YAY!!! Finally my FC arrived!!! Pretty big box for a watch!









Unbox!


----------



## simms327

???


----------



## RBrylawski

simms327 said:


> ???


Well.....I must admit that is the least "mini" reveiw I think I've seen. I'm disappointed as I'm considering this watch and was hoping we'd see abit more than a large 'empty' box.......


----------



## seaking

I'm sorry guys.. shortly after posting the "mini" review, I had to jump on something urgent. Anyway the weekend is here so here goes.

*Dial*
- This is exactly what has attracted me to the watch. The engraving of pattern in the centre coupled with the breguet hands has given it a very classic look that I really like. The roman numeral printed on the dial brighten up a little when you hold it at certain angles. The breguet hands are polished to shine. Overall all this is an exciting dial for me.

*Case*
- The entire casing are polished all over to mirror shine finishing. Not a single side is spared.
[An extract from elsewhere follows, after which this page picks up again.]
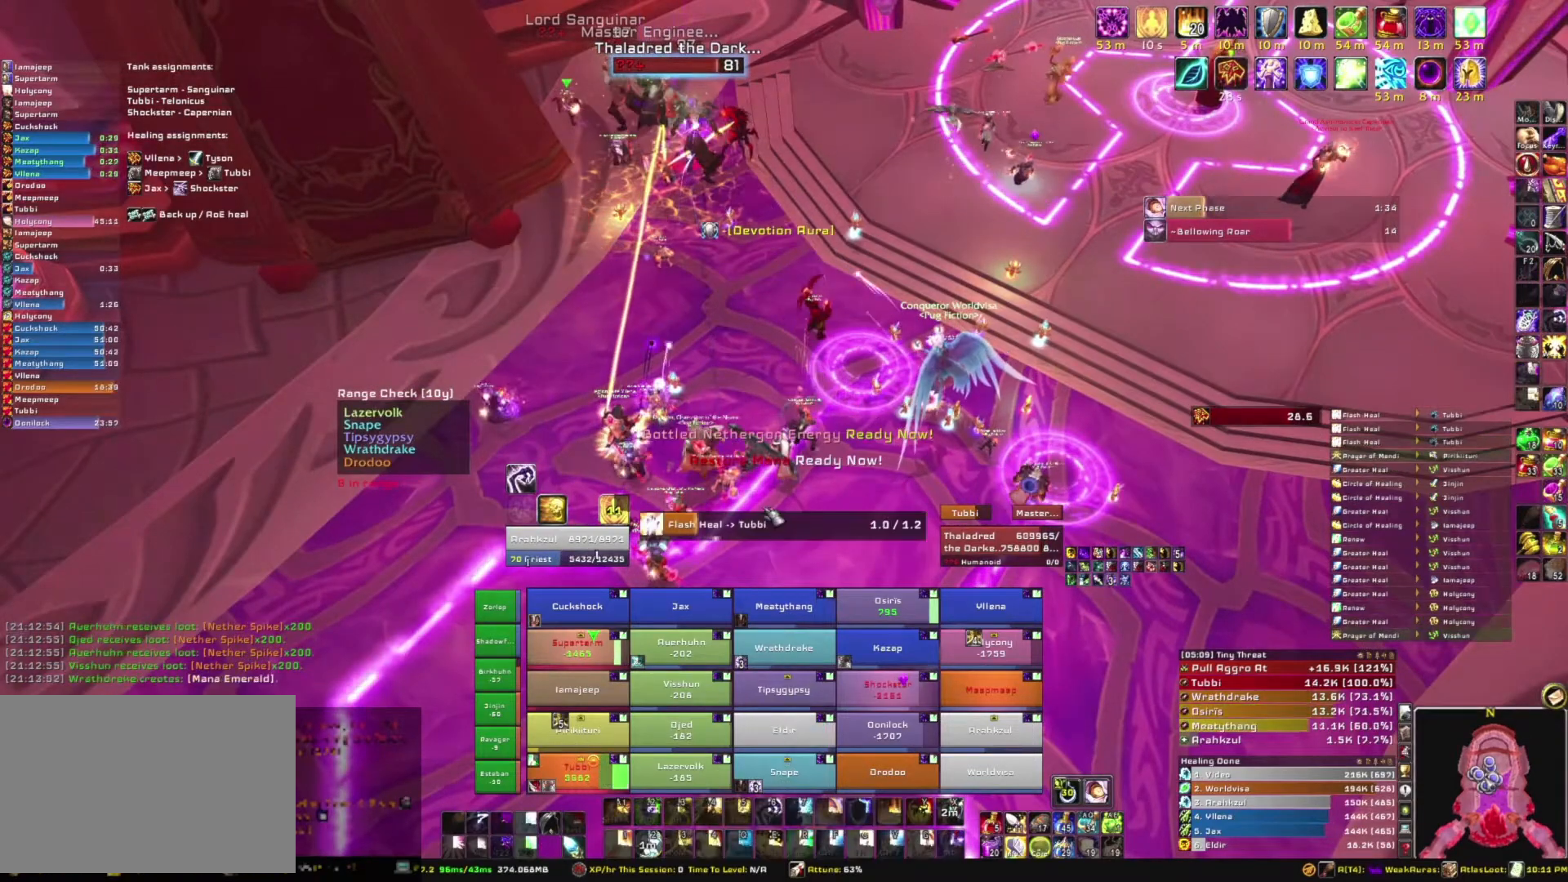
{"keys": [], "mouse": ["right"], "events": [[167, "mouse_right", "down"]]}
*Leather and watch clasps*
- The leather is nothing to shout about, but even adjusting to the strap to the maximum, it still feels abit loose on my 6.75" wrist. Probably i need to punch another hole on it to make it more fitting. The clasps used for this model is the push button type for easy removal.
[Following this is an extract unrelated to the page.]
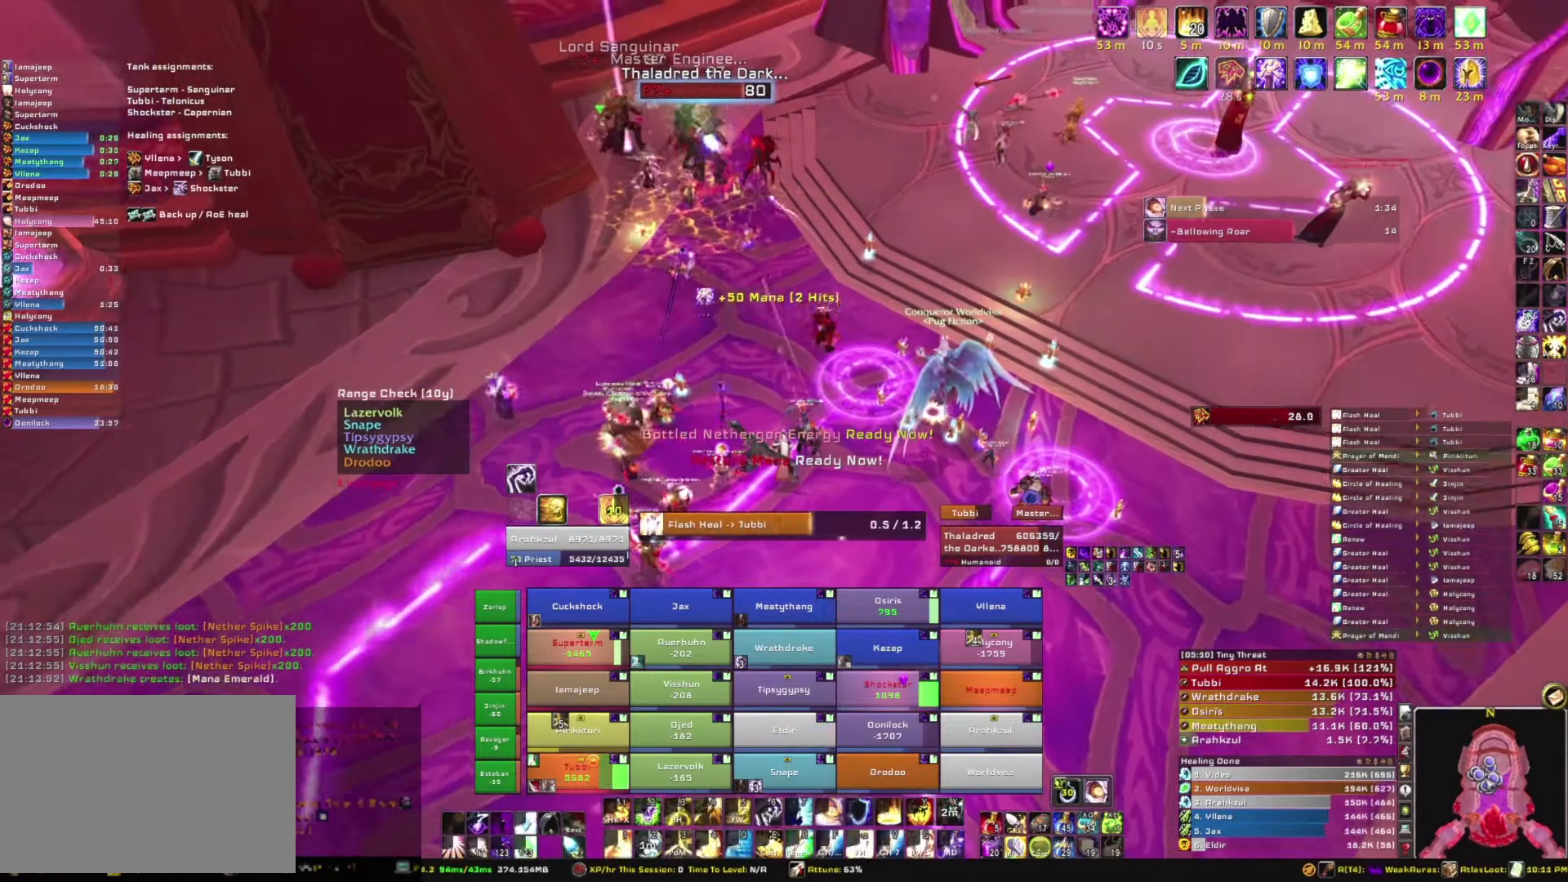
{"keys": [], "mouse": ["right"], "events": []}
*Time and date setting on watch*
- Somehow I find it abit lacking here to my taste. I would prefer that when I'm adjusting the time it should feel "beefier". The feeling that I had when I'm adjusting the time, it felt loose. I do not know exactly how to put it to words, but if you have adjusted the submariner before you know what I meant.

So far I have not really spend time with this baby yet, probably I would update on its accuracy after a few days.


----------



## seaking

Just took a shot with my camera


----------



## RBrylawski

seaking said:


> View attachment 853349
> 
> 
> Just took a shot with my camera


Beautiful and thanks for coming back. I'll be looking at one [hopefully] today. As to your comment about changing time. I wouldn't be concerned. What you've described is exactly how it feels to change time on my new B&M Capeland Flyback and it's a $7500 watch.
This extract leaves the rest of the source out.